Russia-Poland relations reach new low in row over war deaths

By bne IntelliNews October 13, 2014

Jan Cienski in Warsaw -

 

There are few better ways to outrage and unite Poles than to bring up the 1940 murder of 20,000 imprisoned officers by the Soviet Union, which is why a prominent Russian newspaper doing just that shows the depths to which the Polish-Russian relationship has sunk.

Komsomolskaya Pravda, Russia's top-selling tabloid, reports that Russia's Society of Military History is raising money to build a monument to Red Army prisoners of war who died in Polish custody – actually in “Polish death camps” according to the article - during the 1920 Polish-Soviet war. It wants to plant a cross in the middle of a historic cemetery in Krakow.

“In Katyn, about 4,000 Polish citizens were killed, and in Poland tens of thousands of Russians,” Yuri Nikiforov, head of the military society's scientific committee, told the paper.

The idea provoked immediate Polish outrage. Grzegorz Schetyna, the new foreign minister, called it “an obvious provocation”.

While there is some historical debate over how Soviet POWs were treated by the Poles – many of them died from diseases then sweeping the country – there is still little comparison to the order by Josef Stalin to execute his Polish prisoners in the early days of World War II.

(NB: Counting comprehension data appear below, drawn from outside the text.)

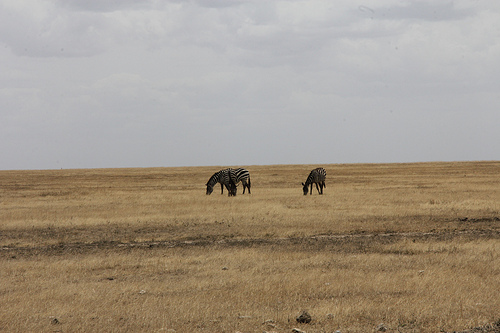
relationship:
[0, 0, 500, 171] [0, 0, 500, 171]
cloud in sky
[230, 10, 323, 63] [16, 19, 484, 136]
cloud in sky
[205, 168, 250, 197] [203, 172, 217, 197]
zebra has head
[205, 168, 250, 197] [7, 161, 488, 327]
zebra standing in field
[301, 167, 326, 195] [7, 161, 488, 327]
zebra standing in field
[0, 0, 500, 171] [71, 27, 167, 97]
cloud in sky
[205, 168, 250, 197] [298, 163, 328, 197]
zebra grazing of zebra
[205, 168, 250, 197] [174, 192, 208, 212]
zebra grazing of grass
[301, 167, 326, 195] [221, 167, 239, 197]
zebra in zebra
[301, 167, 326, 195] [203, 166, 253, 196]
zebra in zebra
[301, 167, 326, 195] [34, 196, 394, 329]
zebra in barron landscape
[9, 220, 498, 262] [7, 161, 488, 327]
dirt in field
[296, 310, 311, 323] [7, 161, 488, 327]
rock in field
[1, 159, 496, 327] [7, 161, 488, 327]
grass in field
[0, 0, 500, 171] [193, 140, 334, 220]
sky above zebras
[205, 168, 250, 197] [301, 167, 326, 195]
zebra in zebra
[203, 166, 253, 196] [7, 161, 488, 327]
zebra in field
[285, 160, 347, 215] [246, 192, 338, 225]
zebra eating grass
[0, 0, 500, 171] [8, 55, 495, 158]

The previous prime minister Donald Tusk did try a Polish version of a “re-set” of relations with Russia. The culmination was a successful 2010 meeting with Vladimir Putin at the cemetery in Katyn.

“In this ground lie Soviet citizens killed in the terror, and Polish officers murdered on secret orders,” the Russian leader said at the time – a breakthrough in getting him to admit that the Poles were killed on Soviet orders.

But any attempts at warmth have been frozen over by the situation in Ukraine. Poland was one of the EU's most vocal advocates of punishing Russia for annexing Crimea and for fomenting war in eastern Ukraine. Although Ewa Kopacz, the new prime minister, has promised to hew closer to a common European line on the issue, her government is still making tough comments about Ukraine.

“If Russia does not change its policies, then the sanctions will be tightened and they will be felt even more in Russia,” Schetyna said in a recent interview.

To which Rossiyskaya Gazeta, a pro-government daily, responded that Poland was being ignored in Washington and in European capitals and that the new Polish government could be suspected of having delusions of grandeur.

The tit-for-tat has a more serious side as well.

Poland is being hurt by Russian sanctions levied against the US and EU agricultural imports. Poland sells about $1.6bn in food products to Russia, second place in the EU behind Germany with $1.8bn in sales. Last week, Russia imposed an embargo on the re-export of Polish agricultural goods, as Poles had tried to find a way around the sanctions.

The Polish statistical agency calculates that Polish exports to Russia fell by 8.6 per cent to $6.5bn in the first eight months of this year.